Sunday, May 22, 2011

How ought/must/can one pursue theology? From where you are.

This question has several important answers, all of which help me to see more clearly, all of which strengthen my hand, all of which help me to be more faithful.

Tonight's answer:  You can only pursue theology from where you are.  [Tonight's answer is dedicated to Shane Goodwin.]


You are in the middle of things (in media res)!  You are already on your way.  You are not at an utter beginning, nor can you get there.  Your thoughts, assumptions, background, tastes, talents, etc., are already in play and moving.  You have been shaped by your culture, your family, your past, your micro-sub-culture.  Yes, you can dig some of that up and examine it, but that, too, is a process that starts from where you are.

You are the age you are.  Yes, Mozart had composed x operas, y symphonies, and z piano concerti by the time he was your age, AND YOU HAVEN'T!  So what?  You haven't written the books and articles you wanted to write, you haven't mastered German, French, and classical Greek the way you think you should have by the age of 12.  So what?  Not only will fretting NOT change your yesterdays, it gets in the way of accomplishing things today.

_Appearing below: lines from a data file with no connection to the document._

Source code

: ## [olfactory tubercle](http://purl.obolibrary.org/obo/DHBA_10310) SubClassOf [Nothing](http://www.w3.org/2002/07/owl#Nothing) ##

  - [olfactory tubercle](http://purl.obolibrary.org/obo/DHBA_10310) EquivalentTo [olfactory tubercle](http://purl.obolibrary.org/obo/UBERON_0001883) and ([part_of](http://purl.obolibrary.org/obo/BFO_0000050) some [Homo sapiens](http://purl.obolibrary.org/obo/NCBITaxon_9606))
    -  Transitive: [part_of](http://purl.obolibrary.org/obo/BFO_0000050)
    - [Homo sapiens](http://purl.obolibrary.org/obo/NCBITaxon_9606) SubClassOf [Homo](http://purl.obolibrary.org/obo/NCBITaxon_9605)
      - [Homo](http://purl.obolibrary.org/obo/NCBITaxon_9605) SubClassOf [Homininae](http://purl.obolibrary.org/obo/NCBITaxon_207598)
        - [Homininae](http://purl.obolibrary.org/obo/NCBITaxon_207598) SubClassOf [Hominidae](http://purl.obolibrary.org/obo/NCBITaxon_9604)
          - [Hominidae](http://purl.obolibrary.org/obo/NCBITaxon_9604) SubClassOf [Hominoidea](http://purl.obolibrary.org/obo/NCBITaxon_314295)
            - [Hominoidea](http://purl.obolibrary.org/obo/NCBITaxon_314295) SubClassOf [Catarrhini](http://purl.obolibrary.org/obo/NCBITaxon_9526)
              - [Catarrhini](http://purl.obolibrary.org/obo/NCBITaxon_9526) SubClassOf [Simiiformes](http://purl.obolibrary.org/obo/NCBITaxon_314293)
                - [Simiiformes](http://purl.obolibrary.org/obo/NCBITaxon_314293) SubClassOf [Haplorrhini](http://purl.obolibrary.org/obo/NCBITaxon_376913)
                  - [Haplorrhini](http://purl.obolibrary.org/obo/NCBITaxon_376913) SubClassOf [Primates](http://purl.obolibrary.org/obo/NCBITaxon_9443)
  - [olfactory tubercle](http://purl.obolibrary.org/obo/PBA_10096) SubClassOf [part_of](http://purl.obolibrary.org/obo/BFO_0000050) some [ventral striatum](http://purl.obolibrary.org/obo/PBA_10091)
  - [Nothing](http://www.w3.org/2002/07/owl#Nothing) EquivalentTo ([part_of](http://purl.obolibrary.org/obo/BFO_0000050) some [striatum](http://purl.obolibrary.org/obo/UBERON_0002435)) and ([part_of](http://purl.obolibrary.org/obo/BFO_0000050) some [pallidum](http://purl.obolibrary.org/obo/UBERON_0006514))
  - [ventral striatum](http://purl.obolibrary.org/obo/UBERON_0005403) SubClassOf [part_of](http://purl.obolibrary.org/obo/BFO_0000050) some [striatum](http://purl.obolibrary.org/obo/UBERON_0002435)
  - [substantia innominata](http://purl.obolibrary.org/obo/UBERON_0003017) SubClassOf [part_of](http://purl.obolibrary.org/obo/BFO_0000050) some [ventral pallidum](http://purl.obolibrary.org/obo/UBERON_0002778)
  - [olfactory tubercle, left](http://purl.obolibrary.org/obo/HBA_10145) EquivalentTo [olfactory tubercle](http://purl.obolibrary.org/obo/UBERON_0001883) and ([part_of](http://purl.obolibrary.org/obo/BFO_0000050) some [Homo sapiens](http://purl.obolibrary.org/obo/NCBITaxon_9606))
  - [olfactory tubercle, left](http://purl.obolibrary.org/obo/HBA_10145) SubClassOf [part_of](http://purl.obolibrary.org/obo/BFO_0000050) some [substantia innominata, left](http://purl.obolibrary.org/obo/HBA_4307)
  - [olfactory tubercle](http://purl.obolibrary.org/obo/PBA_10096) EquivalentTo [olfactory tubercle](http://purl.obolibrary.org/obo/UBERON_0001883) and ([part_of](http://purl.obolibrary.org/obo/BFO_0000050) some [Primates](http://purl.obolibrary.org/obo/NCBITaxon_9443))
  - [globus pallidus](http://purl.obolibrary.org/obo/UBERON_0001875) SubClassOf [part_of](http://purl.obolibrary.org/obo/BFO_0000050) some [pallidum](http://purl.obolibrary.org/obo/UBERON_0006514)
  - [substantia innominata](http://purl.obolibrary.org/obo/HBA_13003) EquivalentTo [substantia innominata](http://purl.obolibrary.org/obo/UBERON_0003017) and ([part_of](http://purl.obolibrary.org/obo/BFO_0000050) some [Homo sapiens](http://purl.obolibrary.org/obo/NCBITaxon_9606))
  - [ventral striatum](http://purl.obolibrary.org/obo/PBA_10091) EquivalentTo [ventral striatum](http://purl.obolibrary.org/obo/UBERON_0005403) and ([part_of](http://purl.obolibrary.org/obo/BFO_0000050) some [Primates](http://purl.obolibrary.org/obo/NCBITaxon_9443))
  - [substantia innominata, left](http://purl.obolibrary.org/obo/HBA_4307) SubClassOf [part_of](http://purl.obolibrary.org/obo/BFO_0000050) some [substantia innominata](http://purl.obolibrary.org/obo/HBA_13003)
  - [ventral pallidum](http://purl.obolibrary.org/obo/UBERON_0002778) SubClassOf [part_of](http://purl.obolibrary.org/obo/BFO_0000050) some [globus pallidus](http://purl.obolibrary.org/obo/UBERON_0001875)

God has given you today, this hour, this moment.  Taste and savor.  Give thanks.  Relax.  This moment, this NOW liberates you into his love.  It liberates you into loving your neighbor.  It may even liberate you into writing a paragraph that describes God in a way that will lift the spirits of your neighbor or friend.

Find a leaf, a rock, a glass of water and behold the beauty and grace of God's handiwork in it, behold his love for you in it.  See it for the personal and amazing gift that it is.  Then, then, in contemplating the delicate and yet ferocious love of God for you, you may be able to point to it and say to your neighbor, your friend, "See?  See!  God loves.  Christ is risen indeed!  God is with us!"  The Bible, the Church, the comments of the saints will help us articulate this.  But we need the immediacy, the freshness, the humility, the peace of seeing ourselves not as universal but as local.  Our theology cannot be always-and-everywhere, because only God is that.  Our theology must and can only be here-and-now, pointing to this God who, although universal, is also here-and-now-with-us.

Look at this.  Isn't it amazing?  Electrons on a screen - -who would have thought it?  God loves.  Christ is risen indeed!  God is with us!